The training pipeline consists of two stages. First, Supervised Fine-Tuning (SFT) is performed on trajectories generated by a teacher agent. This stage teaches the model the correct tool-call formats and the rhythm of search followed by curation. Second, Reinforcement Learning (RL) is applied using the CISPO algorithm. The RL process optimizes the policy over full search episodes using a terminal reward signal. This reward combines set-level quality metrics, trajectory coverage, answer evidence bonuses, tool diversity incentives, and turn penalties to encourage efficient and accurate search behavior.
Experiment
Harness-1 was evaluated across eight diverse retrieval benchmarks using recall-oriented metrics to assess evidence coverage against open and frontier baselines. The agent demonstrates stronger gains on held-out transfer tasks than on source-family benchmarks, validating that it learns general search operations rather than dataset-specific patterns. Ablation studies reveal that disabling harness mechanisms causes the policy to revert to shallow search modes, while modular RAG tests show these curated sets improve downstream answer accuracy.
The authors introduce Harness-1, a 20B search agent that achieves the strongest average recall among open-source retrieval models while remaining competitive with larger frontier models. The results highlight that the agent's performance relies heavily on a stateful harness design, which enables better generalization on held-out transfer benchmarks compared to training data sources. Ablation experiments further demonstrate that specific harness mechanisms are essential for high-quality evidence curation, as removing them leads to significant performance degradation. Harness-1 outperforms other open-source agents and most frontier models in average curated recall, with only Opus-4.6 performing better on average. The model exhibits superior transfer capabilities, showing larger performance gains on benchmarks excluded from training compared to those included in the training set. Disabling individual harness mechanisms results in consistent drops in recall and final-answer accuracy, validating the importance of the stateful interface.
The the the table presents an ablation study of the Harness-1 system on the BrowseComp+ benchmark, isolating the impact of individual inference-time mechanisms. The results demonstrate that most components, such as importance tagging and evidence graphs, are critical for maintaining search quality, as disabling them leads to performance degradation. Furthermore, removing all harness mechanisms simultaneously causes a more severe decline in recall than any single ablation, confirming that the stateful interface is fundamental to the agent's ability to curate evidence effectively. Disabling most individual harness mechanisms results in consistent decreases in Final-Answer Recall. The cumulative effect of the harness is significant, with the full system outperforming the version with all mechanisms disabled by a wide margin. Content fingerprint deduplication is the sole exception, showing a slight performance gain when removed due to the presence of near-duplicate gold documents in the dataset.

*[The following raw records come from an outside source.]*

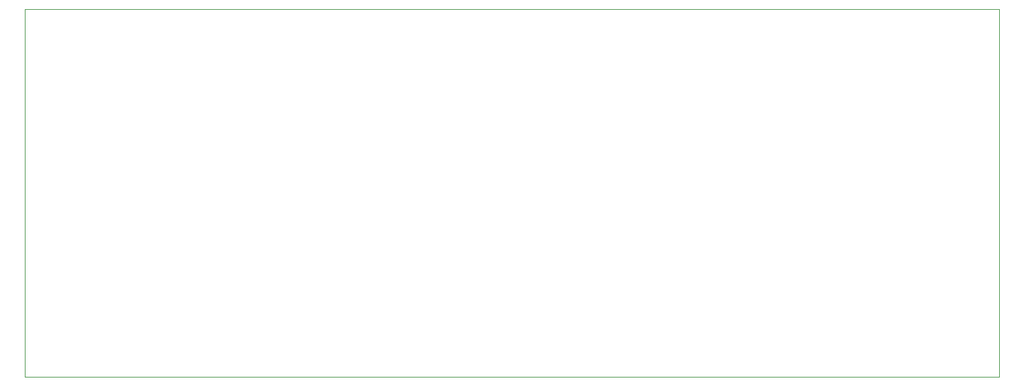
<source format=gm1>
G04 #@! TF.GenerationSoftware,KiCad,Pcbnew,9.0.1*
G04 #@! TF.CreationDate,2025-06-11T13:57:42-04:00*
G04 #@! TF.ProjectId,hackpad,6861636b-7061-4642-9e6b-696361645f70,rev?*
G04 #@! TF.SameCoordinates,Original*
G04 #@! TF.FileFunction,Profile,NP*
%FSLAX46Y46*%
G04 Gerber Fmt 4.6, Leading zero omitted, Abs format (unit mm)*
G04 Created by KiCad (PCBNEW 9.0.1) date 2025-06-11 13:57:42*
%MOMM*%
%LPD*%
G01*
G04 APERTURE LIST*
G04 #@! TA.AperFunction,Profile*
%ADD10C,0.050000*%
G04 #@! TD*
G04 APERTURE END LIST*
D10*
X102393750Y-52387500D02*
X228600000Y-52387500D01*
X228600000Y-100012500D01*
X102393750Y-100012500D01*
X102393750Y-52387500D01*
M02*

</source>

The authors evaluate Harness-1 against open-source and frontier retrieval models to assess recall and transfer capabilities. Ablation studies on the BrowseComp+ benchmark isolate the impact of individual inference-time mechanisms, revealing that components such as importance tagging and evidence graphs are critical for maintaining search quality. These results confirm that the stateful harness design is fundamental to effective evidence curation, as disabling these mechanisms consistently leads to significant performance degradation in recall and final-answer accuracy.